Selon les éléments présentés au procès, les faits se sont produits au cours d’une consultation prénatale, alors que la victime, venue bénéficier d’un suivi médical de sa grossesse, s’était retrouvée seule avec le professionnel de santé. Profitant de sa position et de la vulnérabilité de la patiente, le maïeuticien lui aurait imposé un rapport sexuel sans son consentement.

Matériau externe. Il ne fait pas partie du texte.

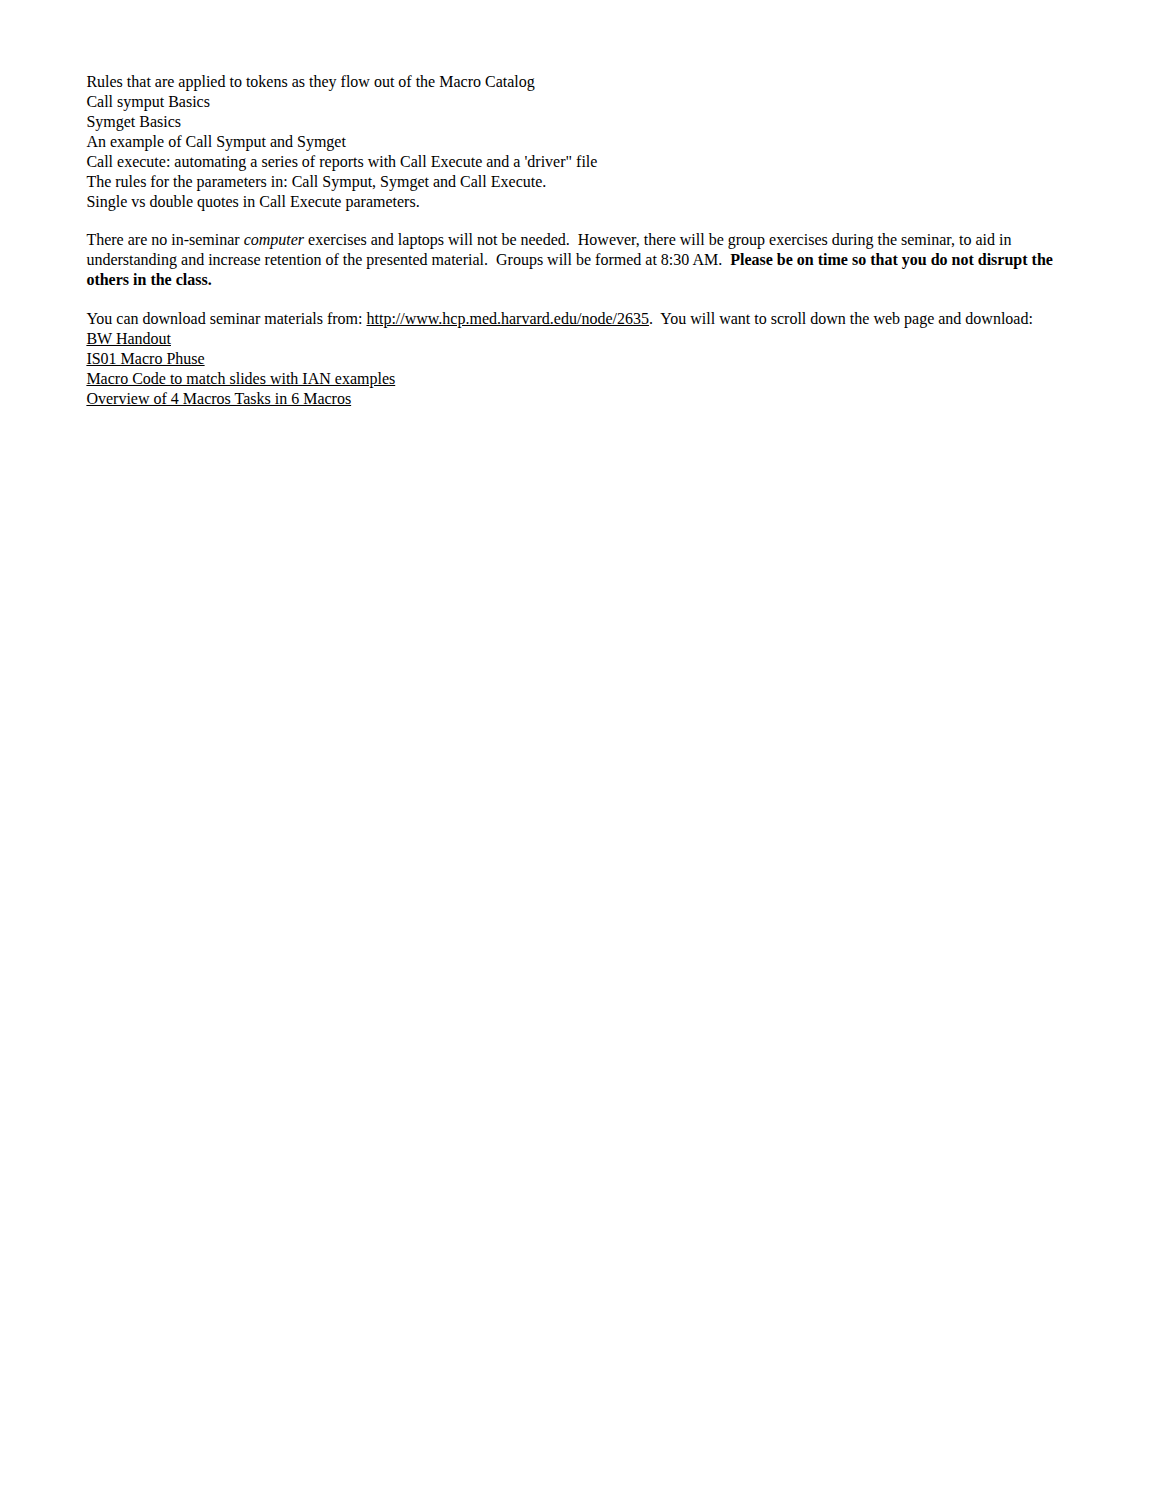Rules that are applied to tokens as they flow out of the Macro Catalog
Call symput Basics
Symget Basics
An example of Call Symput and Symget
Call execute: automating a series of reports with Call Execute and a 'driver" file
The rules for the parameters in: Call Symput, Symget and Call Execute.
Single vs double quotes in Call Execute parameters.
There are no in-seminar computer exercises and laptops will not be needed. However, there will be group exercises during the seminar, to aid in understanding and increase retention of the presented material. Groups will be formed at 8:30 AM. Please be on time so that you do not disrupt the others in the class.
You can download seminar materials from: http://www.hcp.med.harvard.edu/node/2635. You will want to scroll down the web page and download:
BW Handout
IS01 Macro Phuse
Macro Code to match slides with IAN examples
Overview of 4 Macros Tasks in 6 Macros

La victime a ensuite dénoncé les faits auprès des autorités judiciaires, ouvrant la voie à une enquête qui a conduit au renvoi de l’accusé devant les juridictions compétentes.
À l’issue des débats, le tribunal a retenu la culpabilité du prévenu et l’a condamné à 11 ans de prison, dont 8 années ferme. Cette décision illustre la fermeté de la justice burkinabè face aux violences sexuelles, notamment lorsqu’elles sont commises par des professionnels investis d’une mission de confiance et de protection des patients.
Cette affaire a suscité une vive émotion au Burkina Faso, où de nombreuses voix appellent au renforcement des mécanismes de protection des patientes dans les établissements de santé. Des acteurs de la société civile estiment que les femmes doivent pouvoir accéder aux soins dans un environnement sûr, respectueux de leur dignité et de leurs droits.
Ce verdict intervient dans un contexte où les autorités judiciaires burkinabè affichent une politique de répression plus rigoureuse des violences basées sur le genre, afin de lutter contre l’impunité et de restaurer la confiance des citoyens envers les institutions chargées de leur protection.